The marine macrolide pateamine A and its non-natural sibling DMDA-Pat A are potent translation inhibitors targeting the eukaryotic initiation factor 4A (eIF4A), an enzyme with RNA helicase activity. Although essential for every living cell, this protein target seems "drugable" since DMDA-Pat A has previously been shown to exhibit remarkable in vivo activity against two different melanoma mouse models. The novel entry into this promising compound presented herein is shorter and significantly more productive than the literature route. Key to success was the masking of the signature Z,E-configured dienoate subunit of DMDA-Pat A in the form of a 2-pyrone ring, which was best crafted by a gold-catalyzed cyclization. While the robustness of the heterocycle facilitated the entire assembly stage, the highly isomerization-prone seco-Z,E-dienoic acid could be unlocked in due time for macrolactonization by an unconventional iron-catalyzed ring opening/cross coupling. Moreover, the crystal structure analysis of an advanced intermediate gave first insights into the conformation of the macrodilactone framework of the pateamine family, which is thought to be critical for eliciting the desired biological response.
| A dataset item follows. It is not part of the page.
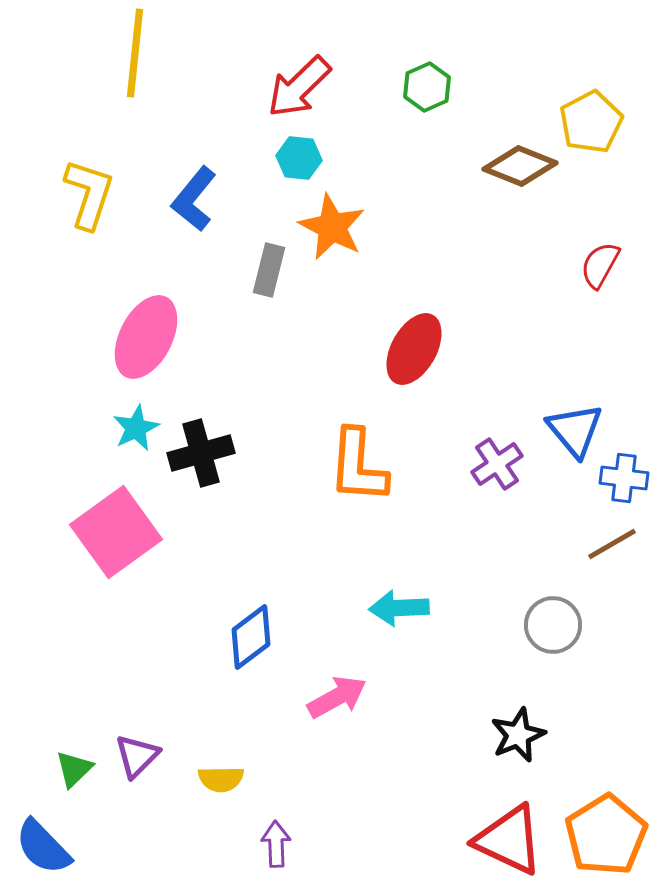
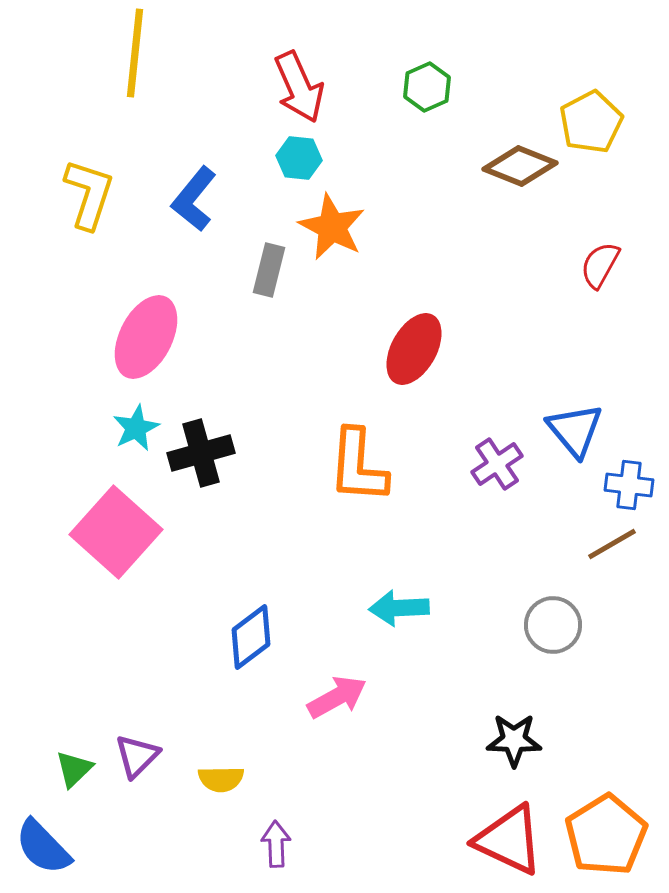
red arrow: rotated 70 degrees counterclockwise
blue cross: moved 5 px right, 7 px down
pink square: rotated 12 degrees counterclockwise
black star: moved 4 px left, 5 px down; rotated 24 degrees clockwise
Diastereoselective Alkene Hydroesterification Enabling the Synthesis of Chiral Fused Bicyclic Lactones

Palladium-catalysed diastereoselective hydroesterification of alkenes assisted by the coordinative hydroxyl group in the substrate afforded a variety of chiral γ-butyrolactones bearing two stereocenters. Employing the carbonylation-lactonization products as the key intermediates, the route from the alkenes with single chiral center to chiral THF-fused bicyclic γ-lactones containing three stereocenters was developed.

Synthesis of (-)-sedinine by allene cyclization and iminium Ion chemistry

A synthesis of the sedum alkaloid sedinine has been achieved employing silver(I)-catalyzed allenic hydroxylamine cyclization and ring-closing metathesis to form a bicyclic N,O-acetal. Ring opening of this acetal with a silyl enol ether under Lewis acidic conditions is exclusively trans selective, leading to the natural product after reduction. On the other hand, conversion of the bicyclic N,O-acetal to a semicyclic N,O-acetal results in no stereoselectivity during such a reaction. The contrasting results can be rationalized by consideration of the conformation of the iminium ions.